Choose Your Own
Nuthouse
Section 79
<>(Craig)You get the feeling that if Mr. Hearse-Driving-Night-Suit-Wearing-Skeleton Man (who, from now on, you decide to mentally refer to as “Ted”) had eyebrows, he would be raising one at you.
“Just for shits and grins,” Ted says, “what would the name of this ‘nasty medical condition be?”
Shit…
“Ummm…..Crocinus Venter-itis,” you say.
“Riiiiiiiiggggghhhhhhhhttttt.”
“Well,
thanks anyway! I gotta be moseying along now! Talk to you later, Ted!” And with that, you run away as fast as your
legs will take you.
“Ted?” you hear Ted ask in confusion
as you flee into the night.
You decide that running through the
woods in a blind panic might not be the best idea, so you opt for
running along
the road in a blind panic. After what
feels like an hour of running, you slow down to try and take some sort
of
bearing.
“Who’s Ted?” asks Ted.
You spin around and realize that
you’ve made it approximately 200 feet.
You really need to get into better shape.
“Umm…well, you see…”
“If you don’t want a ride, that’s no
skin off my nose (get it?!?!? HA! I’m
so sorry). Just say
so and walk your ass
all the way to Beautiful Lake Doomhole™.”
“Thanks, anyway,” you mumble.
“Christ, you meet the weirdest
people on this road…” you hear Ted say as he gets into the hearse and
drives
off.
Well, back to where you started…sort
of.
Once again you begin to walk to Lake
Doomhole. Being the excellent physical
specimen that you are, the remainder of the 5 miles to Lake Doomhole
takes you
about 7 and a half hours
When you finally arrive you search
the camp grounds for your friends. You
neither see nor hear any evidence of them.
“Where the fuck could they be?” you
mutter angrily. The more you search the
more pissed you get. Where are they,
goddamnit? They aren’t in the cabins. They aren’t at the Lake. They
aren’t building a giant bon-fire in the
woods. They aren’t over there helping
Ted load those obviously full body bags with your friends’ names on
them into
his hearse. Wait…
Awwww damnit.
“Oh Hey!” yells Ted. “You must be
the missing one! Man, you could have saved
me some time and
trouble if you had just told me your name earlier!
You may have turned down a ride then, but now, I’m afraid, you
don’t have choice.”
Ted pulls a flaming skull out from
somewhere underneath his suit jacket.
You idly wonder if the flaming skull and Ted are related.
“PLEASE DON’T KILL ME, TED!” you
shriek in a voice that is a lot more womanly than you’d like.
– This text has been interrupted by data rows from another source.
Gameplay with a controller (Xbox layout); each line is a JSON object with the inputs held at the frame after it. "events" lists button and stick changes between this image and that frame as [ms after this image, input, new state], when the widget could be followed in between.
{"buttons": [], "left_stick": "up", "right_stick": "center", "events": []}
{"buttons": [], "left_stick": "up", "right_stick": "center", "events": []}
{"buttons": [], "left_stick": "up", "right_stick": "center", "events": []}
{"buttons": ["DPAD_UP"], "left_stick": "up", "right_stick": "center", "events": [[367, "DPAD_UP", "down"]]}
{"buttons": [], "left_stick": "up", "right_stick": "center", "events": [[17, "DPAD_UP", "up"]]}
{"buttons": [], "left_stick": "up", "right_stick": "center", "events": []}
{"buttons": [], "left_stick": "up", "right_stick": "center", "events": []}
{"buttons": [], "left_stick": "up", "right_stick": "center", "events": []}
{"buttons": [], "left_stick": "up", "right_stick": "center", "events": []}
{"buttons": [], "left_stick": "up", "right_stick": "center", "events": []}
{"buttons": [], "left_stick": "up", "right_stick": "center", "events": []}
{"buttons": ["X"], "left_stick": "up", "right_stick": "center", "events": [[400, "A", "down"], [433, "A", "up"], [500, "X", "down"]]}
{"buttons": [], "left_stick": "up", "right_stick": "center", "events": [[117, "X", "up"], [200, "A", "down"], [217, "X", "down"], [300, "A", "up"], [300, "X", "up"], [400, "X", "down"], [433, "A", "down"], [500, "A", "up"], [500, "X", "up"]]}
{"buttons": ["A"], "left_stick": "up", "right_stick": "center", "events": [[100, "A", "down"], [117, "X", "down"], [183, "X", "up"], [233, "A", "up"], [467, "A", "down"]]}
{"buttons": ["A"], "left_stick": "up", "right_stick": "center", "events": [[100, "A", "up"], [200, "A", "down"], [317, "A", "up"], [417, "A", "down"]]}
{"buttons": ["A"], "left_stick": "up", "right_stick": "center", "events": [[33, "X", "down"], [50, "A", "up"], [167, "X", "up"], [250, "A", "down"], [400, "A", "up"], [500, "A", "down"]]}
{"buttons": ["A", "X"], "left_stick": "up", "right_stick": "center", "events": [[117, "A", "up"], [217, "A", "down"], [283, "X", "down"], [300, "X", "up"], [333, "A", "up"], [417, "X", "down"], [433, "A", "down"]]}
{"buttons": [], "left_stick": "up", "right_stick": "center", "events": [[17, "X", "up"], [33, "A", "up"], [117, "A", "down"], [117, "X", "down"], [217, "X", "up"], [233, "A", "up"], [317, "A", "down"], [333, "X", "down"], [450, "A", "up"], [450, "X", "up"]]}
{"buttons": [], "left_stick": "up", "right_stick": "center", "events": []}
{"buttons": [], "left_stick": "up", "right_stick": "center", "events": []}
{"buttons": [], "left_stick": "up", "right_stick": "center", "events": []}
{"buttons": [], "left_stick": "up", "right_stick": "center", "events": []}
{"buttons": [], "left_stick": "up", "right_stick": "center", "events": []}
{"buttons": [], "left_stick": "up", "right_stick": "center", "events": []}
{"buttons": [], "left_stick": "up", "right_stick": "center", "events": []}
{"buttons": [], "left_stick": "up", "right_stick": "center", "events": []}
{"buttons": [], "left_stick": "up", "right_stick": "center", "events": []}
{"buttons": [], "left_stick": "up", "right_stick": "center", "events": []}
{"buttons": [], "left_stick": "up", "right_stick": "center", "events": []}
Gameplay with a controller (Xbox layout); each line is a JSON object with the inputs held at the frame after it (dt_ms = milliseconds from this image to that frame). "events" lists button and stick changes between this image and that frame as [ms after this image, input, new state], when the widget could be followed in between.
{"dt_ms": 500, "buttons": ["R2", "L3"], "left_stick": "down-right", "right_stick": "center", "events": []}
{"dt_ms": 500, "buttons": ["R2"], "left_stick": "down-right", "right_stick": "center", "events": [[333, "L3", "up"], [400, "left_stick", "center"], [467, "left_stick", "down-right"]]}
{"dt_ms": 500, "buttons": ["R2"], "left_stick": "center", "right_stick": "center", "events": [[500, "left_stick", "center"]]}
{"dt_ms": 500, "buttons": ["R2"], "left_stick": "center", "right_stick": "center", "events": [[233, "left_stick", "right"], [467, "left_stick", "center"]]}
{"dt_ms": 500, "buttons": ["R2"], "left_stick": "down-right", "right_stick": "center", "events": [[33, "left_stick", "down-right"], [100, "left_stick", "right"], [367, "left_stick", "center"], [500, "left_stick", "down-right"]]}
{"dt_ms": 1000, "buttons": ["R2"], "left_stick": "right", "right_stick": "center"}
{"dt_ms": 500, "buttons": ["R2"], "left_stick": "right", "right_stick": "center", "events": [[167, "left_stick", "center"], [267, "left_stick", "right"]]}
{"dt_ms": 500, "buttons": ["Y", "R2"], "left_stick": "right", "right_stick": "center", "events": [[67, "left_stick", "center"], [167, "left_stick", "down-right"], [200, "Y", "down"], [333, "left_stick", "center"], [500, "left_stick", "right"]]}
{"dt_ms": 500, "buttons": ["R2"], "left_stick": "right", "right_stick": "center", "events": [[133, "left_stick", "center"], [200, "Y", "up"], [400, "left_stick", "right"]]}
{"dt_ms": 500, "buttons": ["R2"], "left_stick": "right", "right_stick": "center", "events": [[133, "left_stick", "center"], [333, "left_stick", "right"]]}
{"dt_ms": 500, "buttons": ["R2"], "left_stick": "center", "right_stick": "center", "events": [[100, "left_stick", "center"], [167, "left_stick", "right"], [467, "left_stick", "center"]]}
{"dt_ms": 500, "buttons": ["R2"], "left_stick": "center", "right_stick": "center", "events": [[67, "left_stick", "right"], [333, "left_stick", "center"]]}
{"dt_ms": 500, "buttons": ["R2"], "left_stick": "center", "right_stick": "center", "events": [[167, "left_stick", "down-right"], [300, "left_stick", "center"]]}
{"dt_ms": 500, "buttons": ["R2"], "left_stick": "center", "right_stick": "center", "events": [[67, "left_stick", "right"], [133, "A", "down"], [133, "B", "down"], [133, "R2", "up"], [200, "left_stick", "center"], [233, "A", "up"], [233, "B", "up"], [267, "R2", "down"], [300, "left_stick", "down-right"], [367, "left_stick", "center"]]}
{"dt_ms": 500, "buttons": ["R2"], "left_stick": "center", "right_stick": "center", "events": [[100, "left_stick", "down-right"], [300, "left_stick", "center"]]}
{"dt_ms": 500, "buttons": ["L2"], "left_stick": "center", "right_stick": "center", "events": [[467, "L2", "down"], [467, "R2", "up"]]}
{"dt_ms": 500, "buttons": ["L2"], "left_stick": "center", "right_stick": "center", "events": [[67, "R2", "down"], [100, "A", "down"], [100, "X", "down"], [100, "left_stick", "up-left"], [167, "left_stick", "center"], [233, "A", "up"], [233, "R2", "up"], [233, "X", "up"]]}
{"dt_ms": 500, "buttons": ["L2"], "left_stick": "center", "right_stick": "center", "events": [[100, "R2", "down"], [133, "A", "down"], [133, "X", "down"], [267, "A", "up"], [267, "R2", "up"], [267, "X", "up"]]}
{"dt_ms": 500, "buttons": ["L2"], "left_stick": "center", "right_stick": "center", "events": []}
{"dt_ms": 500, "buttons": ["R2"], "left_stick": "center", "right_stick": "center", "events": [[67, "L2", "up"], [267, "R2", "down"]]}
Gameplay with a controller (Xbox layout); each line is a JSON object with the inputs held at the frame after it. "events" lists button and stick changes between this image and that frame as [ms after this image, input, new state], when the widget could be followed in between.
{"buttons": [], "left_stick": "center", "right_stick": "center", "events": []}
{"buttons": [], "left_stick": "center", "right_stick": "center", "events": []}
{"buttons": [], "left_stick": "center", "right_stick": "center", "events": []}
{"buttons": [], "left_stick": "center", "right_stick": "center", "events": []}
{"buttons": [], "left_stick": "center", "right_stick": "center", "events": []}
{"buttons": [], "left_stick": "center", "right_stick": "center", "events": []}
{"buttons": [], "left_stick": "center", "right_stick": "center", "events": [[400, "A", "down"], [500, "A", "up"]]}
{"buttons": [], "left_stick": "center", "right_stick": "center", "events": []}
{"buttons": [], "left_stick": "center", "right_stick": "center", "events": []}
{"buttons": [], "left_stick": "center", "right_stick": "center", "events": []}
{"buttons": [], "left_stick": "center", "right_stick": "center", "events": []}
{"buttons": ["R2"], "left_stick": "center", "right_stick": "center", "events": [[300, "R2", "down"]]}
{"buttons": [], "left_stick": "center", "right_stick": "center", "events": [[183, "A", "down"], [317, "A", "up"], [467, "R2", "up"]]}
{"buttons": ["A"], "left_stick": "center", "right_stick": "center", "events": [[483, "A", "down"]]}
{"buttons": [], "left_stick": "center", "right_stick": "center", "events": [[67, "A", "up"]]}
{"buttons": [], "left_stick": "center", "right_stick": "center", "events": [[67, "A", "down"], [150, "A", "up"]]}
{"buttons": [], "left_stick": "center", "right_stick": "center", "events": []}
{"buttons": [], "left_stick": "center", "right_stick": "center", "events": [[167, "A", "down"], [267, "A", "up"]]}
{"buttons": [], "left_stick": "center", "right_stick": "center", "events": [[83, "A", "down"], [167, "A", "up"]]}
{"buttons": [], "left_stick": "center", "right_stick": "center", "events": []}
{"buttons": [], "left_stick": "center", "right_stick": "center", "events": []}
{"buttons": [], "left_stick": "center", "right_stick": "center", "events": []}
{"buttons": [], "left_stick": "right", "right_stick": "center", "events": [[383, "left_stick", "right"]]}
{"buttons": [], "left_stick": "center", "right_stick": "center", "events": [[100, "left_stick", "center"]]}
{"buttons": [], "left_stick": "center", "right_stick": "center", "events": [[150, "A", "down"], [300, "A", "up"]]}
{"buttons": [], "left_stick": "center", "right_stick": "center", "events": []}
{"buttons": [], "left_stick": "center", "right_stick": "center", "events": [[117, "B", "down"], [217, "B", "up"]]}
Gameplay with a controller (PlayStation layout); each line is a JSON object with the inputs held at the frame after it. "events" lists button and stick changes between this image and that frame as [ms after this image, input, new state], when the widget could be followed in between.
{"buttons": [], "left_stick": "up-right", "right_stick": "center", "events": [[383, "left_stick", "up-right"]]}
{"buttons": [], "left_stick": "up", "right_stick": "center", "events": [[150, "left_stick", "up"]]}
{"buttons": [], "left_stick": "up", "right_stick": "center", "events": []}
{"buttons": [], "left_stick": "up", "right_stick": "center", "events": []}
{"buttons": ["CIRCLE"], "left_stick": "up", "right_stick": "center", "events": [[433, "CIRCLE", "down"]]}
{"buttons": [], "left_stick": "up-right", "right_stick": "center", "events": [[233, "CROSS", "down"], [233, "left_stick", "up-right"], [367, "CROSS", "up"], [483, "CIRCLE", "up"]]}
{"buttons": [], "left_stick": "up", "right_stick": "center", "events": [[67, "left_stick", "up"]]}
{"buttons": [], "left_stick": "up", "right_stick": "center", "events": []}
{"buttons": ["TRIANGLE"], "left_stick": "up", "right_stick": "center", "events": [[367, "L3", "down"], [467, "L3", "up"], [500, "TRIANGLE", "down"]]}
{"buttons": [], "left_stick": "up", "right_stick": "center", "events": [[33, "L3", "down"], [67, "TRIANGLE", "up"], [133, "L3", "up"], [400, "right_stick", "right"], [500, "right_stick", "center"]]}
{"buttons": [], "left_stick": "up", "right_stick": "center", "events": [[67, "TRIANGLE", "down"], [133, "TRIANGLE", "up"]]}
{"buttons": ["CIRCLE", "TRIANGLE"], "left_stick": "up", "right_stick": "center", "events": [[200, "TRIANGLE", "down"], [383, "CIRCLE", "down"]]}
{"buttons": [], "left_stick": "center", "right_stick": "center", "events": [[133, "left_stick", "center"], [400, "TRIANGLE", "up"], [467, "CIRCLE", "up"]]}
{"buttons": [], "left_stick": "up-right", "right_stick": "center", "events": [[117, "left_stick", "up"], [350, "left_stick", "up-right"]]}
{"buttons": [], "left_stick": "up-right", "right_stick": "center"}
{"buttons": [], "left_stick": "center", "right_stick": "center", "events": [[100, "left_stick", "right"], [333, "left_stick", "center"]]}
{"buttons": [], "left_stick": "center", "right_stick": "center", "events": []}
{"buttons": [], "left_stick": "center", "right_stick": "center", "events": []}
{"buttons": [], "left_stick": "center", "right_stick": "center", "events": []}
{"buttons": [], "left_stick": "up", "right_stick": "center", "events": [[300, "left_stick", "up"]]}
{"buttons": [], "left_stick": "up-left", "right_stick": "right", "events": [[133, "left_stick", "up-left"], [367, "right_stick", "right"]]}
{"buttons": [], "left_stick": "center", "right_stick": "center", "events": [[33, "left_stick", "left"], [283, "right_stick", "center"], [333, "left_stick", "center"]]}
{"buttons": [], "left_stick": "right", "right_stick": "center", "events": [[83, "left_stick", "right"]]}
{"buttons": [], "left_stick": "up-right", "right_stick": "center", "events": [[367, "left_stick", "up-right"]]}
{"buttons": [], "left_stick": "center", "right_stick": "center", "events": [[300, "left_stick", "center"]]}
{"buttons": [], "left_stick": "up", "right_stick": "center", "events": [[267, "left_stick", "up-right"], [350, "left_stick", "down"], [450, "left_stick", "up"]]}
“Again with the ‘Ted’…Anyway, relax,
I’m not going to kill you,” he says then hurls the flaming skull at you. Ted’s liar, you think.
The flaming skull hits you in the
chest and the flames surround your body.
You watch in horror as flesh and muscle peels from your body. You’d scream, but it kinda tickles in that
good way.
When the flames die down you realize
you are alive…sort of. No longer a
human, you look just like Ted, only with a red suit.
“Alright, apprentice, help me with
these bodies.”
You gleefully help him and begin
life anew as Ted’s apprentice.
Well, dear reader, you’ve reached an
end. Surprisingly, this isn’t a
horrific death type end. Neither is it
the final end. The End is along a
different path, so you must go back.
Oh, and bonus points for whoever
gets the “Crocinus Venter-itis” thing.